Content starts
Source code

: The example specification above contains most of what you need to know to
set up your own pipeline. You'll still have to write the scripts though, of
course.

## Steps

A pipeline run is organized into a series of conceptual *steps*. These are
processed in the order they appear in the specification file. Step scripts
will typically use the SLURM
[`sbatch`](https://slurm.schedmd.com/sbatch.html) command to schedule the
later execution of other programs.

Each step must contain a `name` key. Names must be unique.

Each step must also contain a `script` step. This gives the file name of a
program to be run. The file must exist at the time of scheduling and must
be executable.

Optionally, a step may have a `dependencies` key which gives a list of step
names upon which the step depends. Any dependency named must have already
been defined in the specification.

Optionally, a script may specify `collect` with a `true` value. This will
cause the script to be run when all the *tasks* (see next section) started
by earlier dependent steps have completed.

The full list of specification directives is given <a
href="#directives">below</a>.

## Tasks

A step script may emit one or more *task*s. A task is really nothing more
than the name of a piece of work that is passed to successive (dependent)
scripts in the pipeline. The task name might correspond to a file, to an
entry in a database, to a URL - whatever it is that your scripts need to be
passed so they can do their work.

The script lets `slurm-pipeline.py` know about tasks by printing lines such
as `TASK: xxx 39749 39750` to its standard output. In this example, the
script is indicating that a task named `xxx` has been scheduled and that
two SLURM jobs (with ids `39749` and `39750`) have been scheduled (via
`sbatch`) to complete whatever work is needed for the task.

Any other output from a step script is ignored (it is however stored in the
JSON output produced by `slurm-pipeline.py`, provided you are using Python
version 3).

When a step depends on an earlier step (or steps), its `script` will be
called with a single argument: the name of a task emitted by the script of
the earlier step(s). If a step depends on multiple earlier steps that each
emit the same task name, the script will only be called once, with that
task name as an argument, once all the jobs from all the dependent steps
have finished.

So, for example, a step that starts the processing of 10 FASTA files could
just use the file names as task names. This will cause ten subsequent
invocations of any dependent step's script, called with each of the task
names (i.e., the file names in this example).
Content ends
> **What is expected**: Reproduce word for word the records above, starting at the line containing "So, for example, a" and continuing through the end of the records.

> **Task result**:
So, for example, a step that starts the processing of 10 FASTA files could
just use the file names as task names. This will cause ten subsequent
invocations of any dependent step's script, called with each of the task
names (i.e., the file names in this example).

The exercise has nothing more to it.